### Materials provided
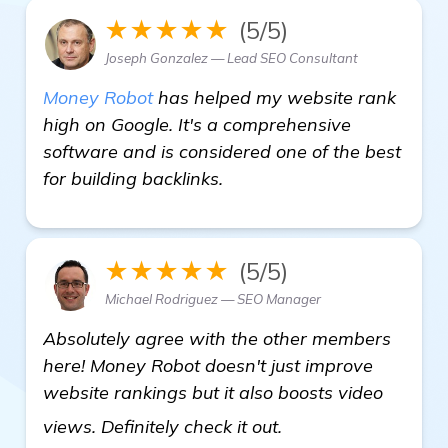
★★★★★
(5/5)
Joseph Gonzalez — Lead SEO Consultant
Money Robot
has helped my website rank
high on Google. It's a comprehensive
software and is considered one of the best
for building backlinks.
★★★★★
(5/5)
Michael Rodriguez — SEO Manager
Absolutely agree with the other members
here! Money Robot doesn't just improve
website rankings but it also boosts video
view details
views. Definitely check it out.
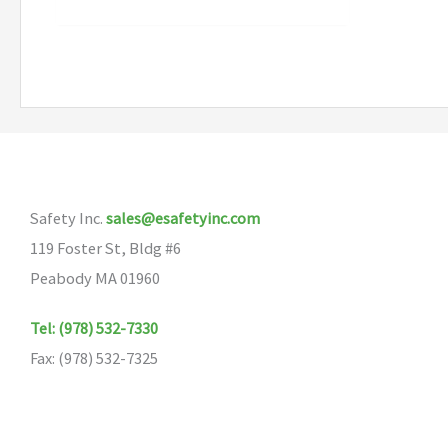
Safety Inc.
sales@esafetyinc.com
119 Foster St, Bldg #6
Peabody MA 01960
Tel: (978) 532-7330
Fax: (978) 532-7325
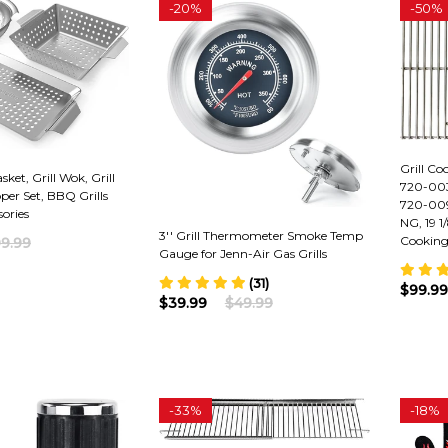
-
20%
-
50%
Grill Co
sket, Grill Wok, Grill
720-003
pper Set, BBQ Grills
720-009
ories
NG, 19 1/
3'' Grill Thermometer Smoke Temp
Cooking
9.99
Gauge for Jenn-Air Gas Grills
(31)
$99.99
$39.99
$49.99
-
33%
-
18%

### Problem description
Switch every "Money Robot" in the material above to "Link Builder", and reproduce all the text lines with nothing else changed. Leave the pictures out of the answer.

### Task output
★★★★★
(5/5)
Joseph Gonzalez — Lead SEO Consultant
Link Builder
has helped my website rank
high on Google. It's a comprehensive
software and is considered one of the best
for building backlinks.
★★★★★
(5/5)
Michael Rodriguez — SEO Manager
Absolutely agree with the other members
here! Link Builder doesn't just improve
website rankings but it also boosts video
view details
views. Definitely check it out.
Safety Inc.
sales@esafetyinc.com
119 Foster St, Bldg #6
Peabody MA 01960
Tel: (978) 532-7330
Fax: (978) 532-7325
-
20%
-
50%
Grill Co
sket, Grill Wok, Grill
720-003
pper Set, BBQ Grills
720-009
ories
NG, 19 1/
3'' Grill Thermometer Smoke Temp
Cooking
9.99
Gauge for Jenn-Air Gas Grills
(31)
$99.99
$39.99
$49.99
-
33%
-
18%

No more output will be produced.